ЧТО СДЕЛАТЬ →
[1] Перепишите из отрывка о жизни в кризисном центре кусок, начиная со слов «Я упала, ворвавшиеся» и дальше до слов «такой случай представился.».
[2] Переведите на английский предложение из отрывка: «Чувство тревоги не покидало ни на минуту».

Если бы сейчас спросили, какое время самое счастливое в моей жизни — проход по красной дорожке на Венецианском кинофестивале или съемки в каком-нибудь фильме, я бы ответила: самое счастливое время — это наша жизнь с Нюсей в кризисном центре. Там я чувствовала себя защищенной. Когда женщины выходили гулять с детьми, нянечки держали дверь открытой, чтобы мы могли забежать обратно, если вдруг возникнет опасность...
Мне выдали стандартный набор питания — макароны, чай, гречку, соль, сахар. Остальное привозила мама. Причем ей, как разведчице, приходилось постоянно менять внешность с помощью париков и темных очков, чтобы Алексей не смог ее выследить. Соблюдая конспирацию, она каждый раз выходила с работы, из Эрмитажа, из разных дверей — то из главного здания, то из служебного…
Чувство тревоги не покидало ни на минуту.
Я каждый день ждала, что рано или поздно Панин нас найдет. После того как срок стандартного пребывания в центре закончился, меня приютила подруга. Но невозможно до бесконечности скрываться и жить по чужим углам! В конце концов, Питер мой родной город, у меня есть здесь квартира, в которой мы с дочерью прописаны. Но вместо того чтобы жить там, мы прячемся, как преступники. Это же ненормально! И я решила вернуться домой. Подруга пыталась меня удержать: «Юля, вам нельзя там появляться! У твоего дома дежурит банда!» Но я ее не послушала.
На первый взгляд у подъезда царили тишина и покой. День прошел без каких-то эксцессов. Вечером я решилась выйти на лестничную площадку, и в это время в квартиру ворвались пятеро бугаев с Паниным во главе.
Я упала, ворвавшиеся стали тыкать мне в лицо какими-то корочками. Моя мама пыталась нас защитить. Панин сильно ударил ее дверью, которую мама придерживала. Она три недели лечилась от сотрясения мозга...
Нюся, которую Панин схватил, кричала от страха. И все-таки в этот день он не решился ее похитить. Как я поняла позже, он вовсе не за ней приходил. Во время устроенной в квартире потасовки незаметно установили «жучок» (Алексей впоследствии сам признавался об этом в одном из своих интервью). Теперь мы, ни о чем не подозревая, постоянно были под колпаком. А он ждал удобного случая, чтобы похитить дочь. И вскоре ему такой случай представился.

ЗАПИСИ →
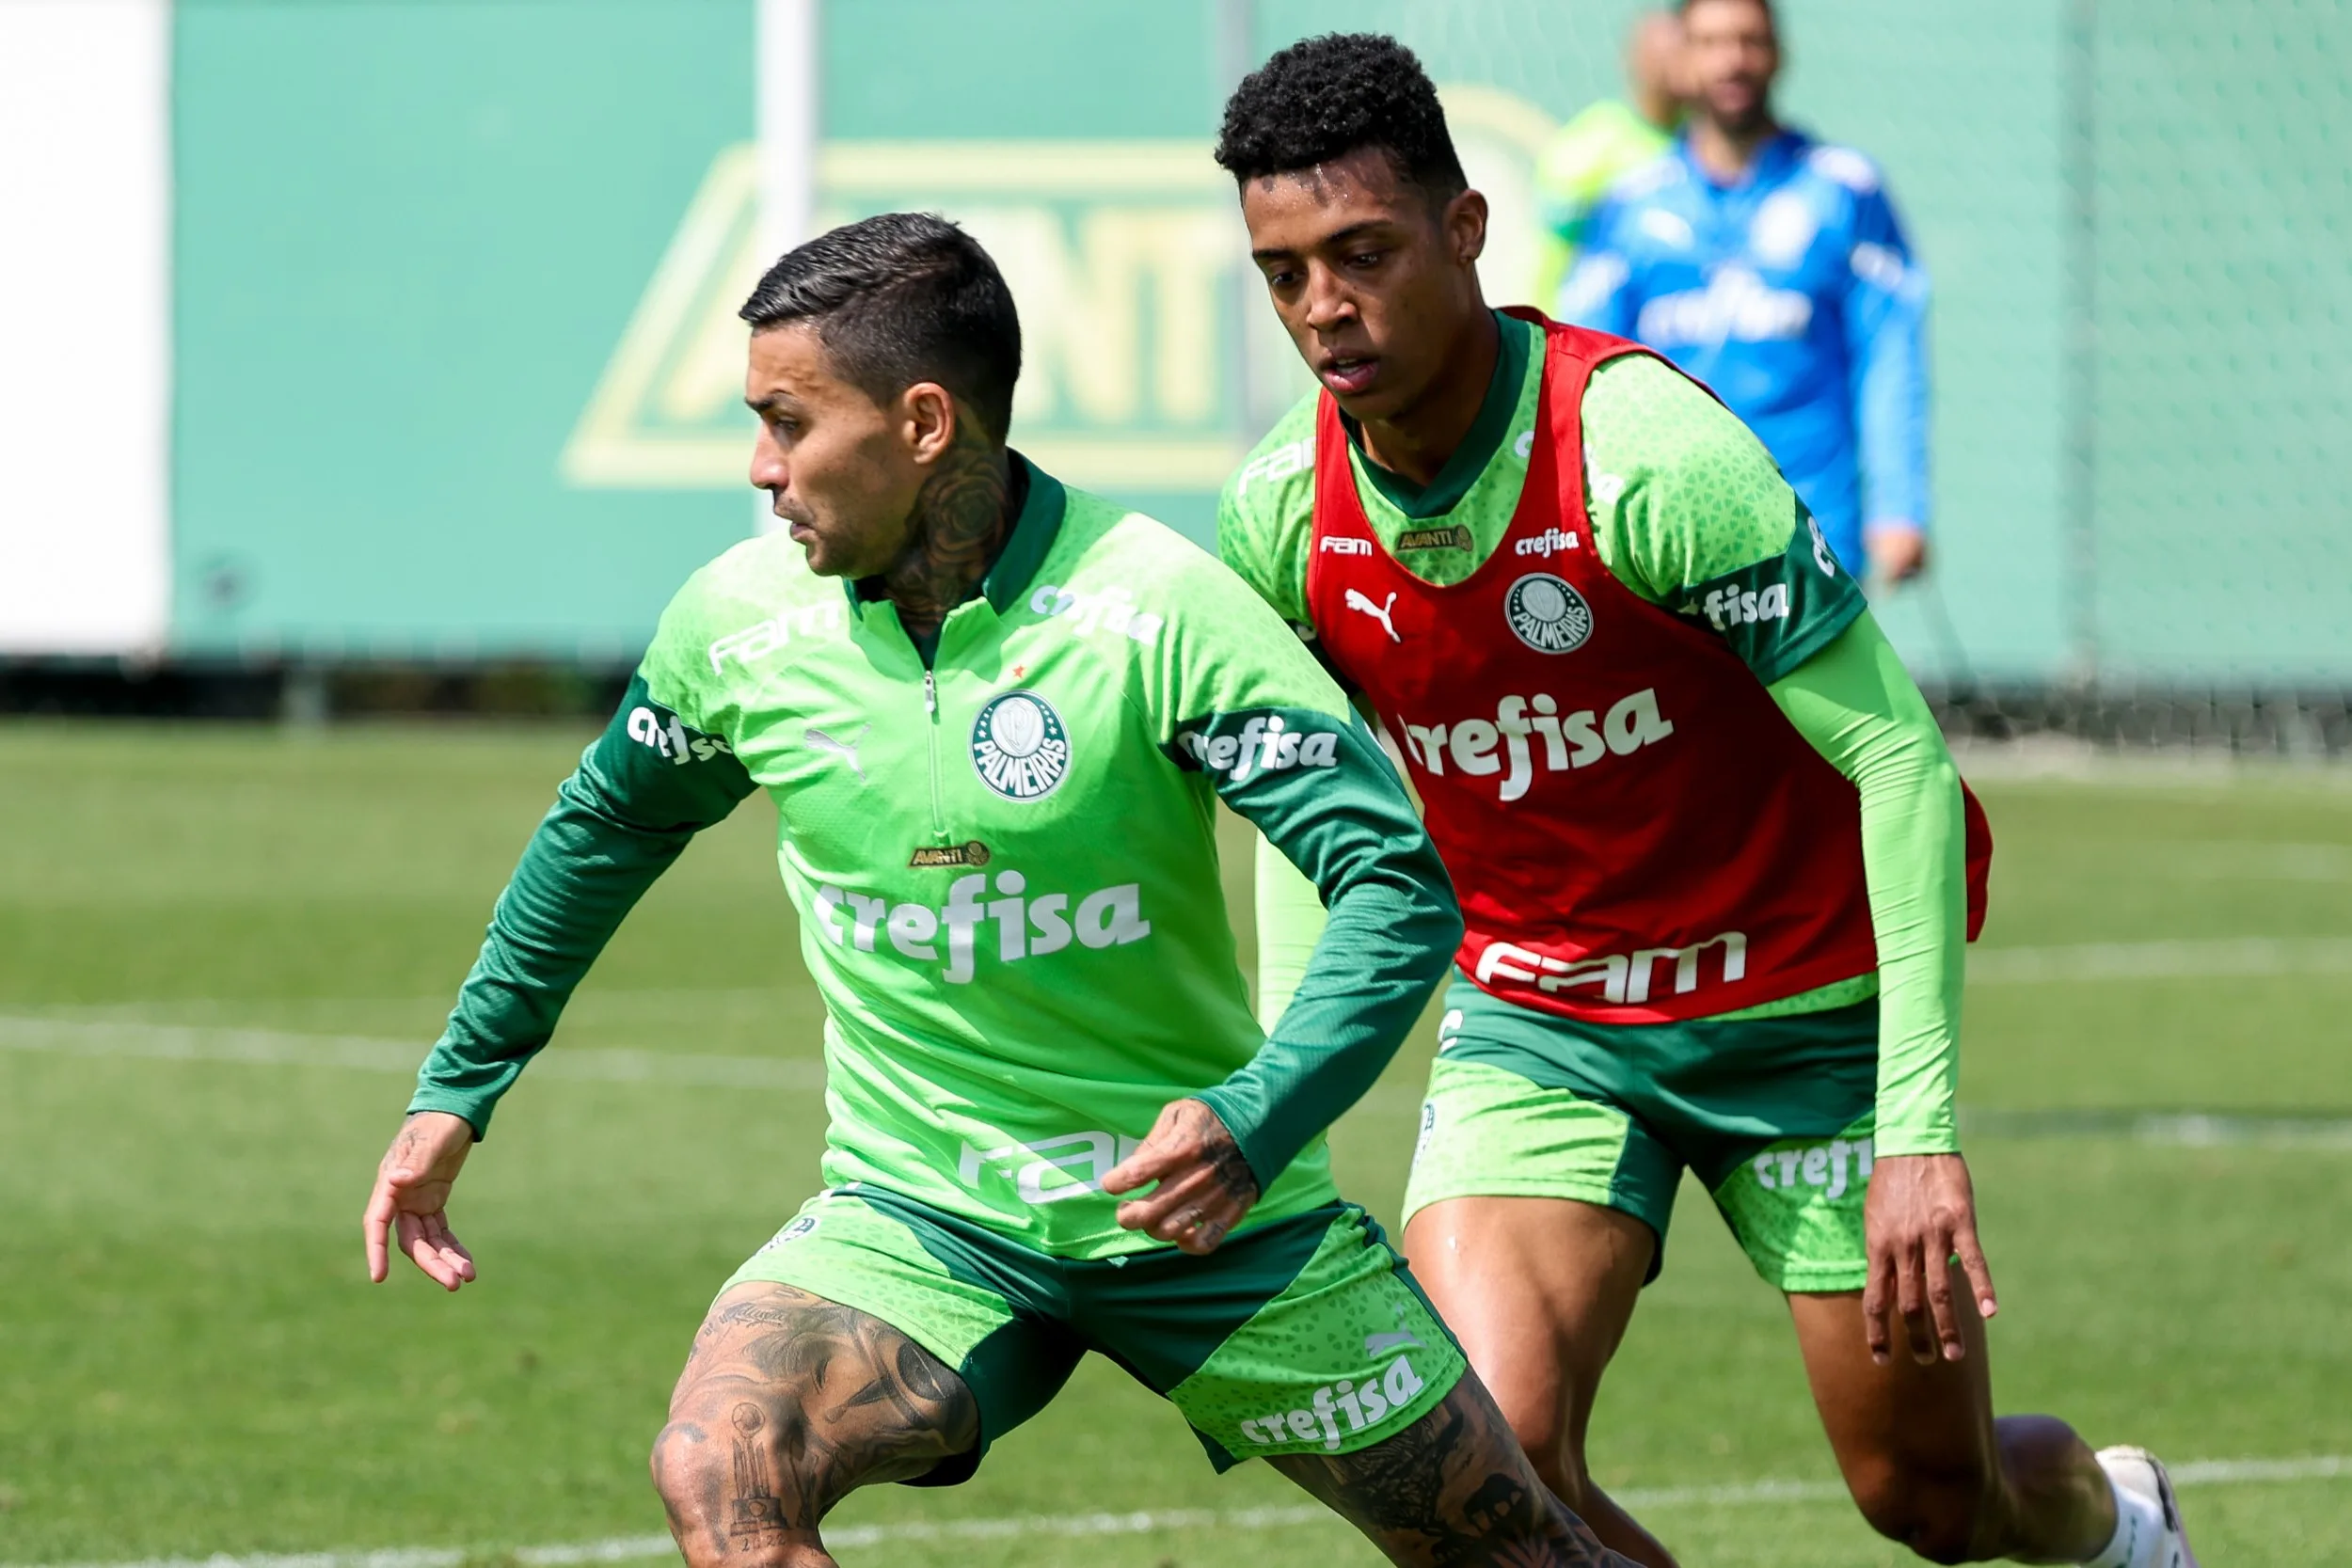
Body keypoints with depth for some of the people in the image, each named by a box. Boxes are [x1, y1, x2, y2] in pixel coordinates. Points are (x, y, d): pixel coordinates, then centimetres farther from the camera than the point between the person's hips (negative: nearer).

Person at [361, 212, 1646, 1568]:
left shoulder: (1156, 612, -19)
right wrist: (458, 1089, 19)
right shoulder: (737, 621, -6)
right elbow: (605, 830, 16)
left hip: (1199, 1204, -2)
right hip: (920, 1220, 2)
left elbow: (1401, 888, -21)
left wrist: (1253, 1124, -35)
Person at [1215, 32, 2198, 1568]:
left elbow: (1900, 757, -23)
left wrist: (1919, 1125, -27)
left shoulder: (1648, 455, -27)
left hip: (1805, 1007, -3)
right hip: (1535, 1020, 3)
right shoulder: (1281, 513, -10)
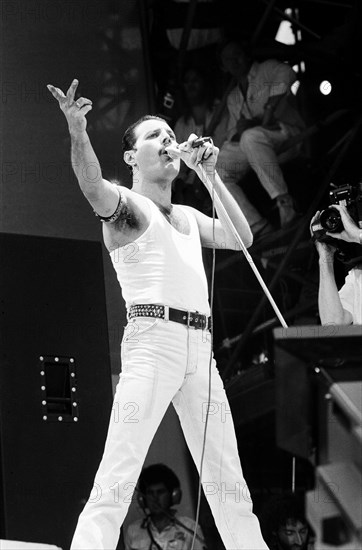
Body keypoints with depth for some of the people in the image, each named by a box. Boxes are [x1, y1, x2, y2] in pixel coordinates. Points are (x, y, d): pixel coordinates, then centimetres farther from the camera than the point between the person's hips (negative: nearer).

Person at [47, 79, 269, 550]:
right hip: (153, 338, -7)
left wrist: (208, 174, 21)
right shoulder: (127, 205, 5)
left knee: (229, 484, 8)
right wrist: (78, 131, -37)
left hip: (199, 347, 7)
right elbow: (93, 186, -16)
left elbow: (242, 237, 22)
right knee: (117, 478, -18)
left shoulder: (188, 217, 27)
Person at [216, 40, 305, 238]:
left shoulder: (267, 69, 7)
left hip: (285, 131, -7)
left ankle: (284, 202, -43)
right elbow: (233, 133, 20)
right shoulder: (233, 98, 26)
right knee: (216, 170, -14)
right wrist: (240, 129, -5)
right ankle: (257, 227, -24)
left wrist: (268, 113, -23)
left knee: (251, 138, -39)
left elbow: (286, 74, -17)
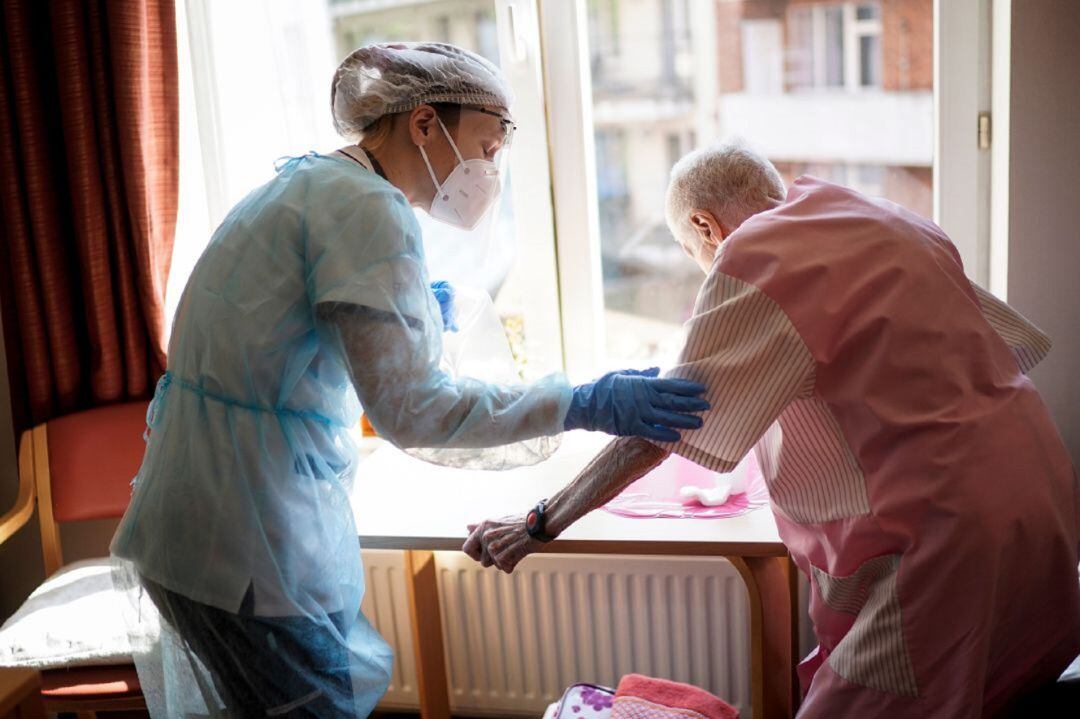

ОТВЕТЫ К ЗАДАНИЯМ →
[1]
Я упала, ворвавшиеся стали тыкать мне в лицо какими-то корочками. Моя мама пыталась нас защитить. Панин сильно ударил ее дверью, которую мама придерживала. Она три недели лечилась от сотрясения мозга...
Нюся, которую Панин схватил, кричала от страха. И все-таки в этот день он не решился ее похитить. Как я поняла позже, он вовсе не за ней приходил. Во время устроенной в квартире потасовки незаметно установили «жучок» (Алексей впоследствии сам признавался об этом в одном из своих интервью). Теперь мы, ни о чем не подозревая, постоянно были под колпаком. А он ждал удобного случая, чтобы похитить дочь. И вскоре ему такой случай представился.

[2] The feeling of anxiety never went away, not even for a minute.